• [Records supplied]:
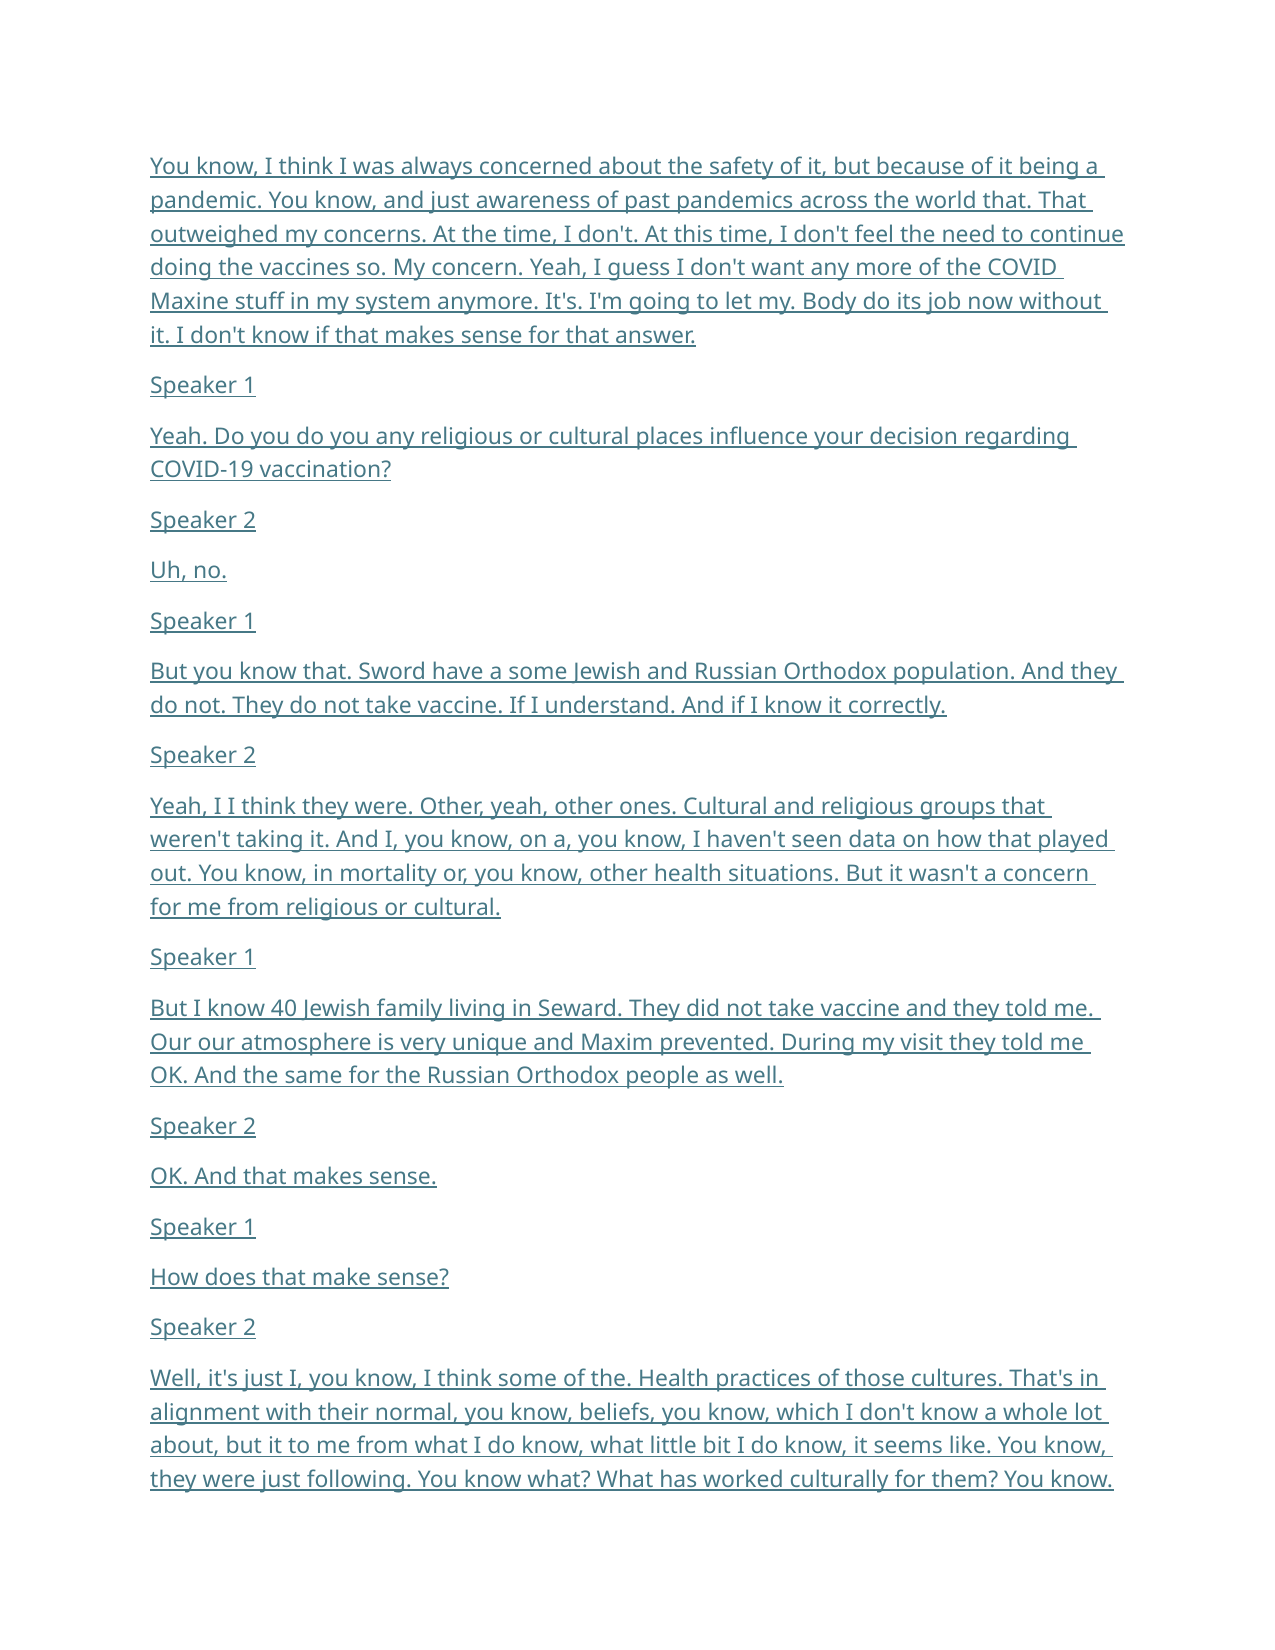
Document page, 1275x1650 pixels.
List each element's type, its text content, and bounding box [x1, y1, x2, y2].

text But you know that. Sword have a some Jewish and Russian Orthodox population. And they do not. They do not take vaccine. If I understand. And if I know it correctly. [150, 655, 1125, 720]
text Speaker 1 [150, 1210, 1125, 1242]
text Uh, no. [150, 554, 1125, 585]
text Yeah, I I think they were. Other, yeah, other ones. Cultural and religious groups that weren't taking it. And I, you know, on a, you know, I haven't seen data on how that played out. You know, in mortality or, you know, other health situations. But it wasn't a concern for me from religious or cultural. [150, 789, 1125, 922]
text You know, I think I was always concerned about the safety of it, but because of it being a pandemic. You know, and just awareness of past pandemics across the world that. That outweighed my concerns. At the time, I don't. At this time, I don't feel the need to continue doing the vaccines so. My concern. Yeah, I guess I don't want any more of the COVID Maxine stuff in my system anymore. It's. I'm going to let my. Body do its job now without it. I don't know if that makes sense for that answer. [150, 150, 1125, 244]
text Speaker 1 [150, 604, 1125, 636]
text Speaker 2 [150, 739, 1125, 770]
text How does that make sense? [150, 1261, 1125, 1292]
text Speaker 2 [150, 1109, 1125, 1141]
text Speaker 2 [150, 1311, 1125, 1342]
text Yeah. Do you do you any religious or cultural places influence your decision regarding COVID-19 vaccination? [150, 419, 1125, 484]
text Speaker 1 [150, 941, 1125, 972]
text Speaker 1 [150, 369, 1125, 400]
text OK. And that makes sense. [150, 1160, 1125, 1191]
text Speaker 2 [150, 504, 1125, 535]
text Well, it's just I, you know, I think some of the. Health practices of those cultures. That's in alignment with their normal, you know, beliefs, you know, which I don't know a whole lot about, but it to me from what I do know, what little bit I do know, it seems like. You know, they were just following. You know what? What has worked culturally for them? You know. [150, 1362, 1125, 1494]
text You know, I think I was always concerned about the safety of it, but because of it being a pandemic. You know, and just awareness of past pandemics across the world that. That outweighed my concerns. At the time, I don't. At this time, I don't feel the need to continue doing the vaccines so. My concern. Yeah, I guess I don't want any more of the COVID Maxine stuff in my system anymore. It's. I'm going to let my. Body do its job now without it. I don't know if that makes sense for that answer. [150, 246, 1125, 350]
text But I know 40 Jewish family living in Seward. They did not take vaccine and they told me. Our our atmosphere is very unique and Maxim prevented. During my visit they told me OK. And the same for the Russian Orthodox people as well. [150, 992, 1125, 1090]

...

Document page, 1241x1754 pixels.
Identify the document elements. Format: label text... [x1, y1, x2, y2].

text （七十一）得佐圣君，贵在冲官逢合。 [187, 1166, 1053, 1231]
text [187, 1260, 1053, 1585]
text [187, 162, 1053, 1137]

---

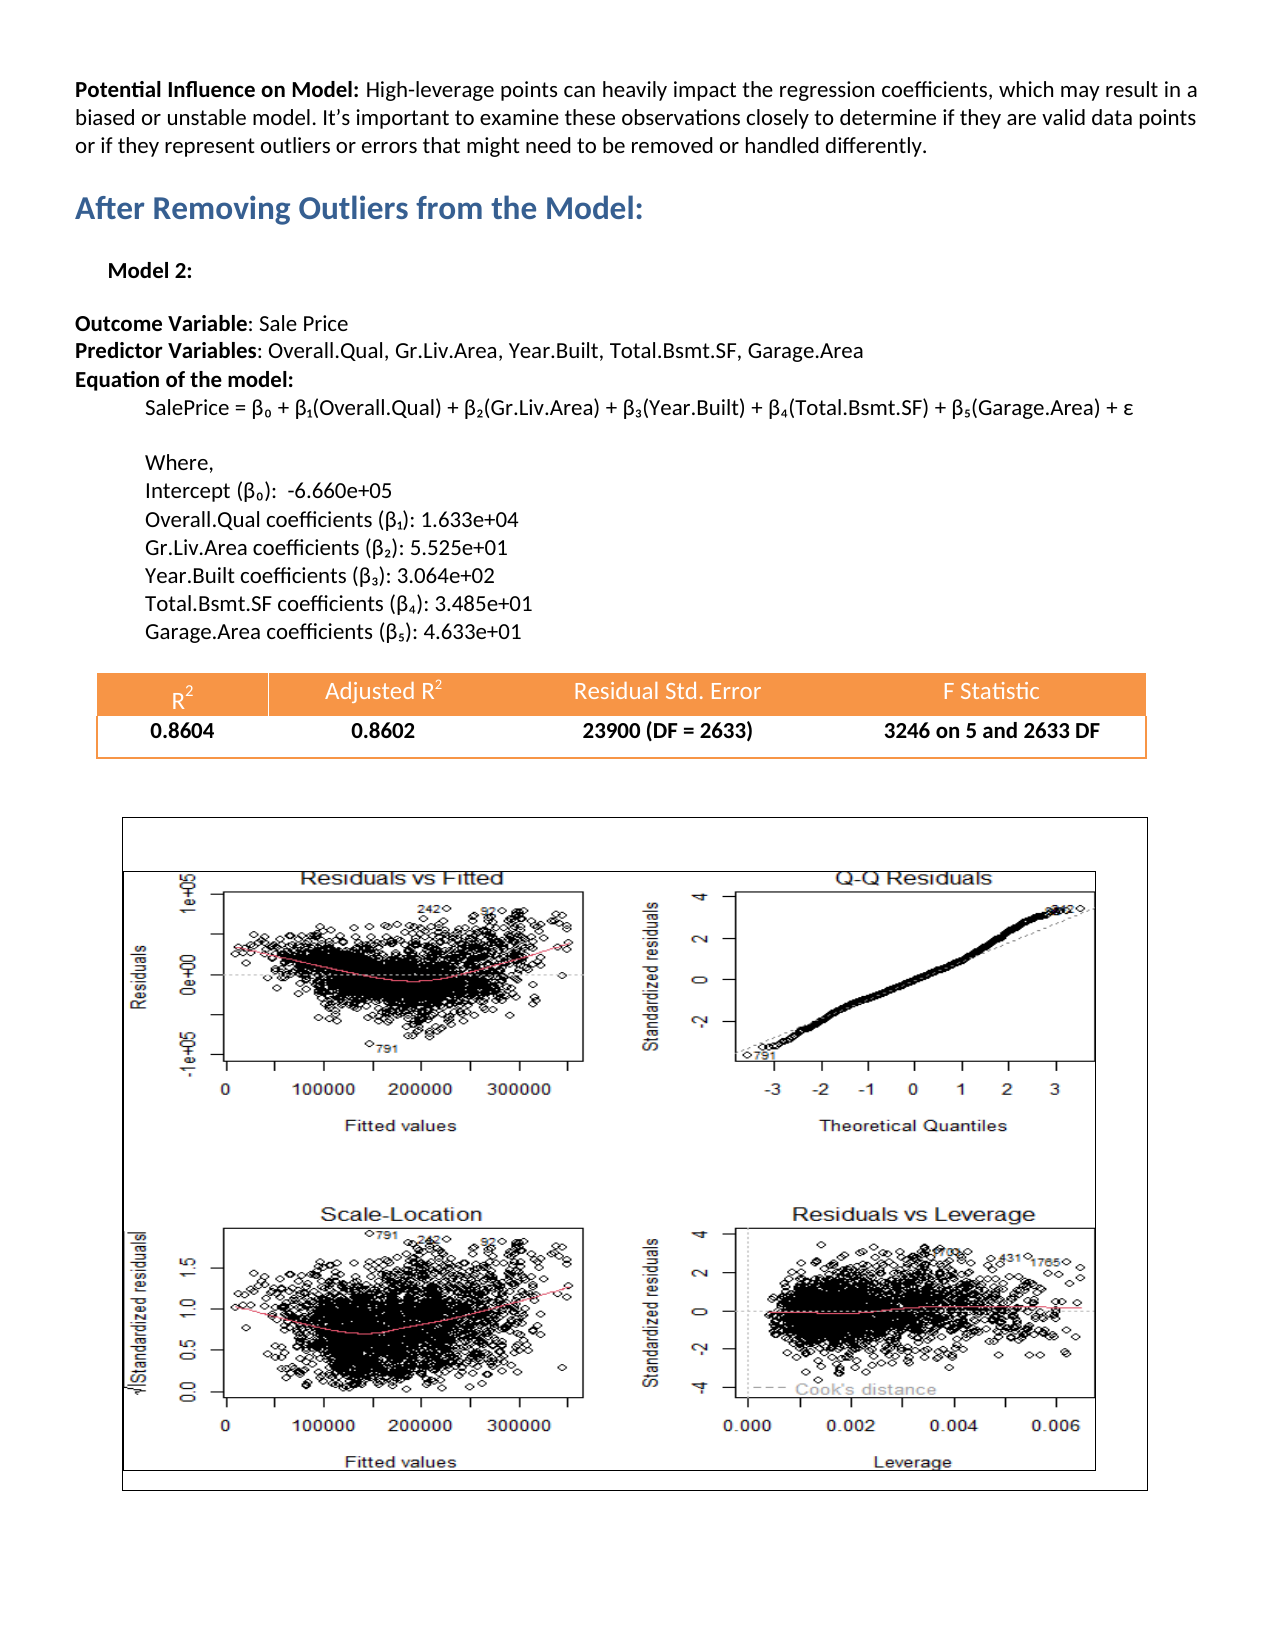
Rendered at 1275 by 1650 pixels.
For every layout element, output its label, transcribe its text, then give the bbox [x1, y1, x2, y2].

• [Task requirements]:
Find every line in the records that uses the string "pixels", then copy it.

• [Your solution]:
Document page, 1275x1650 pixels.
Document page, 1241x1754 pixels.
Rendered at 1275 by 1650 pixels.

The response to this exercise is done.